Regardless of the past, everything must be earned right now. Garland knows that.
"Especially in the position I'm in. I was in the AHL for two years, I know how hard it is to make it here," he said. "And it's even harder to stay here. Everyone wants to be in the NHL, everyone's coming for the job, I understand how hard it is to keep a job here. I take it to heart; I want to not come in and take anything for granted, I've got to work hard every day."
Nothing comes assumed for the 23-year-old forward, who after an exquisite junior hockey career, had his fair share of growing pains as he transitioned into the pro game. That has only added character, knowledge, and an invaluable degree of awareness.

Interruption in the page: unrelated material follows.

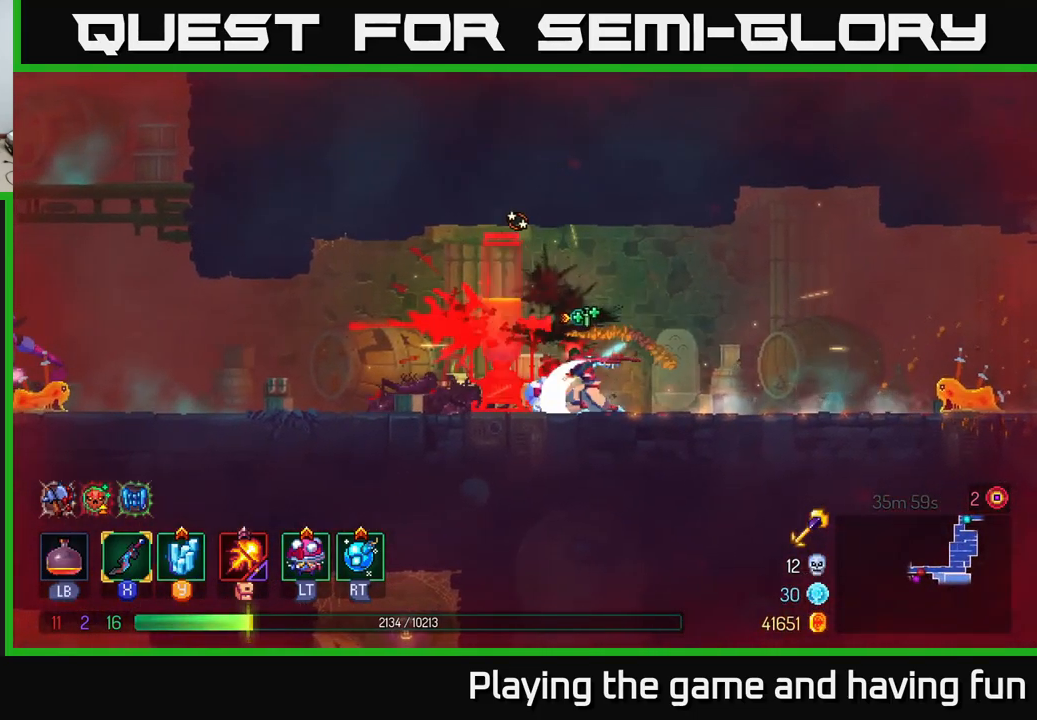
{"buttons": ["X"], "left_stick": "left", "right_stick": "center", "events": [[67, "X", "down"], [167, "X", "up"], [267, "X", "down"], [350, "X", "up"], [417, "X", "down"]]}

"You've got to be in the moment," he said when asked to describe his mindset. "You have to focus on having a good day and follow it up with another good day, to try to keep getting better and better. I don't want to carry last year with me, I still have to cement myself as a full-time NHL player, and that's what I'm looking to do this year."
He is driven by the stark realization that there are no guarantees when it comes to earning a job on an NHL roster, and by his relentless push to prove that he belongs.
"It's about working to make the opening night roster, to be on the team when the final decisions are made," he said. "Obviously I was on the team last year, but nothing is written in stone. "I want to come in here and play the way I can, earn my job back, and become the player I think I can become in this league."
And if anything is guaranteed, it's that he's going to work for it.